**Source text**

People in this age range have often had the disease for a long time and are more likely to be feeling the effects, making them more likely to seek treatment. A number would already be under treatment for late stage liver disease. Others with fibrosis or cirrhosis would be seeking treatment as a near life or death priority – myself among them.
I think it’s safe to assume that this older demographic comprises the low hanging fruit in terms of bringing people to treatment. Also, a significant number of those already well-educated about health and HCV will have been heavily represented in this first wave.
But what about the second wave? If it comes. As a wave, that is. Not as a trickle.
The first flush is already tailing off. Hospitals are reporting a drop off in new presentations, and waiting times for appointments are shortening. At one hospital in particular numbers are down to less than a third of their average at the height of the first wave.
The fact that more patients are accessing treatment through GPs and community clinics is part of the reason for this, but not enough to explain away the downward trend.
In light of this, is the government’s vision achievable? And what must be done to bring the next 210,000 into treatment?
Somehow, those who are yet to feel the physical effects of Hep C must be lured into treatment. Those with insufficient knowledge of the disease and its dangers must be educated. Young people with busy lives and a sense of immortality must be brought on board. Those whose poor experiences with the medical system have generated distrust must be reassured. And minority groups with little engagement with any institution bar the police and courts must be engaged.
Not to forget current PWID with active dependencies for whom treatment may be a low priority or who may otherwise lack the structure in their lives to successfully jump through all the hoops necessary to access the cure. PWID, it should be noted, comprise 95% of all new infections.
Hep C is rife in jails too, but this is one area in which a program has already been established. And stigma, which will inevitably throw tacks on the road every step of the way, is thankfully, at last, being officially addressed.
Some glitches also remain in the system. Though an increasing number of GPs are prepared to offer treatment (particularly those who already prescribe pharmacotherapy) there are a few problems emerging with the gastroenterologists who must sign off on their treatment plans. For a start they’re not being paid for the service and I have heard tales of their sitting in hospital cafeterias scanning files in their lunch hours. More importantly, these specialists are often having to demur, usually because of mistakes as simple as the absence of fibroscan results or the wrong choice of medication. Hopefully, the GP model will succeed, but it appears to require more focus on education.

**Data records**
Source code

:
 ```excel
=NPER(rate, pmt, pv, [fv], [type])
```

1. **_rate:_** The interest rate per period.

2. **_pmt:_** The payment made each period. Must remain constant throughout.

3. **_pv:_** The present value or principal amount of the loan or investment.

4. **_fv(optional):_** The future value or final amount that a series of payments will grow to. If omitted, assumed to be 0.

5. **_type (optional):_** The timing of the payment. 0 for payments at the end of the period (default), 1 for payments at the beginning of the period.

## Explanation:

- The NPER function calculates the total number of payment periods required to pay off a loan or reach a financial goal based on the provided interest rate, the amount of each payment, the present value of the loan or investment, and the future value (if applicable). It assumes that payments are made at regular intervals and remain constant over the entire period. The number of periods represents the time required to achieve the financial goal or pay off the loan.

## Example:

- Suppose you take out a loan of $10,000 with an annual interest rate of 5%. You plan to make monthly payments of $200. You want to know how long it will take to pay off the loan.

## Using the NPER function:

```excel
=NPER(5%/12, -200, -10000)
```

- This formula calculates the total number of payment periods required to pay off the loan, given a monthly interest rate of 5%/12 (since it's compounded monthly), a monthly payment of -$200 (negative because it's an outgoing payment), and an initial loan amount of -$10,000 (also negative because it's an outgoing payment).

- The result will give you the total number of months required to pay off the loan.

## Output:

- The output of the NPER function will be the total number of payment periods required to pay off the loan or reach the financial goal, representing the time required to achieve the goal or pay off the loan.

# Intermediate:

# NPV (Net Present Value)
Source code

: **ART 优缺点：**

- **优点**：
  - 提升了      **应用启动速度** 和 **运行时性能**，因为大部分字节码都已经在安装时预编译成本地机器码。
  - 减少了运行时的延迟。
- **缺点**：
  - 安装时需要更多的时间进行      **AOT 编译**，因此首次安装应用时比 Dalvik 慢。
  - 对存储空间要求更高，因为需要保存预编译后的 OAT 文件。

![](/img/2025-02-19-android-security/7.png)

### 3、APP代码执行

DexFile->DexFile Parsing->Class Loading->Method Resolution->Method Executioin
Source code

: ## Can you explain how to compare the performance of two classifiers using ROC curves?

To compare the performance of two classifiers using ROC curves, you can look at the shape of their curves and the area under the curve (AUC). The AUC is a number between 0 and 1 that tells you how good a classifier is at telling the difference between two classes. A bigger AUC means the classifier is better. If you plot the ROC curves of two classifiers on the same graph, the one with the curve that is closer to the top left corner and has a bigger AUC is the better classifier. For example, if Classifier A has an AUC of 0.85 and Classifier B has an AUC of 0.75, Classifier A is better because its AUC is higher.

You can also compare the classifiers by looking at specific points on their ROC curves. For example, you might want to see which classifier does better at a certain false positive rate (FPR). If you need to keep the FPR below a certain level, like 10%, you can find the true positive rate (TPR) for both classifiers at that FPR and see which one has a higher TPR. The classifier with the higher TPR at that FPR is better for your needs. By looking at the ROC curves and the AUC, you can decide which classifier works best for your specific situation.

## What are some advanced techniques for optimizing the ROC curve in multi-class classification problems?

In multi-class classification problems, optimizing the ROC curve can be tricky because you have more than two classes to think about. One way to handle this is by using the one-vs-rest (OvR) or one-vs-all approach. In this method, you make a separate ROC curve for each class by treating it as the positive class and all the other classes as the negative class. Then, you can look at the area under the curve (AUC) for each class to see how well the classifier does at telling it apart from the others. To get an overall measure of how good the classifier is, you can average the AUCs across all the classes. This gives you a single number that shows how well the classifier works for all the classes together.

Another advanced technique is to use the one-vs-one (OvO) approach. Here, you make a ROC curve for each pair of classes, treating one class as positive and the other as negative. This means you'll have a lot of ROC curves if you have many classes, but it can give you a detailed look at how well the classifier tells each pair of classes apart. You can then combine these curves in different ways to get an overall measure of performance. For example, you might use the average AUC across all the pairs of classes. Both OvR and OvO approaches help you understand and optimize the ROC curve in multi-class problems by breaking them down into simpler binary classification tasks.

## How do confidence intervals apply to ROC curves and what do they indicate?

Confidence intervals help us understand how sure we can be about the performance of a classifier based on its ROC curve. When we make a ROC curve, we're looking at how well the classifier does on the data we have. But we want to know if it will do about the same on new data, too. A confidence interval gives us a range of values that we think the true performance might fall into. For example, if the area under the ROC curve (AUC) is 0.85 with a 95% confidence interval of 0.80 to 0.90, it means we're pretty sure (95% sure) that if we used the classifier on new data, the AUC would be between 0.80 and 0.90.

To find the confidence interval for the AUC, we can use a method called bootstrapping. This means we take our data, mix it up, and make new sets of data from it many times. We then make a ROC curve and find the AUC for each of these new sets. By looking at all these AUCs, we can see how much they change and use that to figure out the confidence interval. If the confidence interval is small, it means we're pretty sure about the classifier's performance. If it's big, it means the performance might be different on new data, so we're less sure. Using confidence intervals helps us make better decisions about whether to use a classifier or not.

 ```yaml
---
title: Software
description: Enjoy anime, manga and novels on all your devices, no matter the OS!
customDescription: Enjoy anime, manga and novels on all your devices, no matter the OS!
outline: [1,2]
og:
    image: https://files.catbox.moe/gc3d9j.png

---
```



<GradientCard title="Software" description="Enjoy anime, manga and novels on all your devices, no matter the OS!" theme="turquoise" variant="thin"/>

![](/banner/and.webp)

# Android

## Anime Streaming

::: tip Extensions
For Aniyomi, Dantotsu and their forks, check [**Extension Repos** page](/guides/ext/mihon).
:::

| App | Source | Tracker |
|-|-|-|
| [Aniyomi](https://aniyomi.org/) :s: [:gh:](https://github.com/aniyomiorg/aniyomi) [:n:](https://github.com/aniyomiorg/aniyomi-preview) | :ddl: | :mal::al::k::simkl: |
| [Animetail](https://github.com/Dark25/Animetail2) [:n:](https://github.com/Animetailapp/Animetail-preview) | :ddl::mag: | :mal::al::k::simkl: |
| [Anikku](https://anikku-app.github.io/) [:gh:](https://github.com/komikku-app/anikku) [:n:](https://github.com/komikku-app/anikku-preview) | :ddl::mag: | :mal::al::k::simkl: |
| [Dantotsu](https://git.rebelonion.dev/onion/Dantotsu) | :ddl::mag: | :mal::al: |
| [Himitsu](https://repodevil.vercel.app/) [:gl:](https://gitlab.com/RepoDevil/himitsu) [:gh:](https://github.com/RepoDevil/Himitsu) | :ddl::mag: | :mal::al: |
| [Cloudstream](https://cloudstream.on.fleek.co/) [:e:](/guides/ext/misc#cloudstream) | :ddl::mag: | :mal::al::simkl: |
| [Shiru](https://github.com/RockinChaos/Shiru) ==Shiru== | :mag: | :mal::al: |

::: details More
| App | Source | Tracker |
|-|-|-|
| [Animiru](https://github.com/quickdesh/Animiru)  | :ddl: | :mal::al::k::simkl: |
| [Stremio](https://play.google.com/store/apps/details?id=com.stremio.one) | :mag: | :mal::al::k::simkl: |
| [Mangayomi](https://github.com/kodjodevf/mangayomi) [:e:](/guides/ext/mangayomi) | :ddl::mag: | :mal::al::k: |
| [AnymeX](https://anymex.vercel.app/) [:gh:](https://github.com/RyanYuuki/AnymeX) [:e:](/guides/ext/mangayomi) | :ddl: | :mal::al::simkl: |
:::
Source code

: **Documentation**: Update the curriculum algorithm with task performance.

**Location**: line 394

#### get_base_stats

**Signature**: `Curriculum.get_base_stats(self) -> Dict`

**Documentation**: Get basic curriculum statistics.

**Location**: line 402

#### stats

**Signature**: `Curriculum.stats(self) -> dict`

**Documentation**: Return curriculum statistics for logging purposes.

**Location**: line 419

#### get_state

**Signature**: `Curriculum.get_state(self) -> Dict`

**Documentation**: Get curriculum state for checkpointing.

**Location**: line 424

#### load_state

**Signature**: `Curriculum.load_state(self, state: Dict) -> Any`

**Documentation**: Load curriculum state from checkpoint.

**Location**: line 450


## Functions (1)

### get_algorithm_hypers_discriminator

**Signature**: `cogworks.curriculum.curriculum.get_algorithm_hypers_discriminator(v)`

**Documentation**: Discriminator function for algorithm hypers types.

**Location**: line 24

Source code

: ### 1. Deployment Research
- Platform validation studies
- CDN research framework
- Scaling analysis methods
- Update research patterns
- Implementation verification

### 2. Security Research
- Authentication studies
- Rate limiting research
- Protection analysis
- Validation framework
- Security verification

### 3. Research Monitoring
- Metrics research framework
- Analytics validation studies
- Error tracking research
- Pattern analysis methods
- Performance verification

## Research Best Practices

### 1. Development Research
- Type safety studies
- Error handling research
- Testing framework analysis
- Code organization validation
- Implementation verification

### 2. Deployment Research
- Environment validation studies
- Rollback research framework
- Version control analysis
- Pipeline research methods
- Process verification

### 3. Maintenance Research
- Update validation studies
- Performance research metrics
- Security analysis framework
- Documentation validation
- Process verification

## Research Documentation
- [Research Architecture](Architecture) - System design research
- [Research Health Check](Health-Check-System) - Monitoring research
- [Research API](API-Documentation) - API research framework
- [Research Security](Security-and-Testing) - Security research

**Task instructions**
Please copy everything from "Hep C is rife" down to "being officially addressed." in the hepatitis C text above, word for word.

**Expected output**
Hep C is rife in jails too, but this is one area in which a program has already been established. And stigma, which will inevitably throw tacks on the road every step of the way, is thankfully, at last, being officially addressed.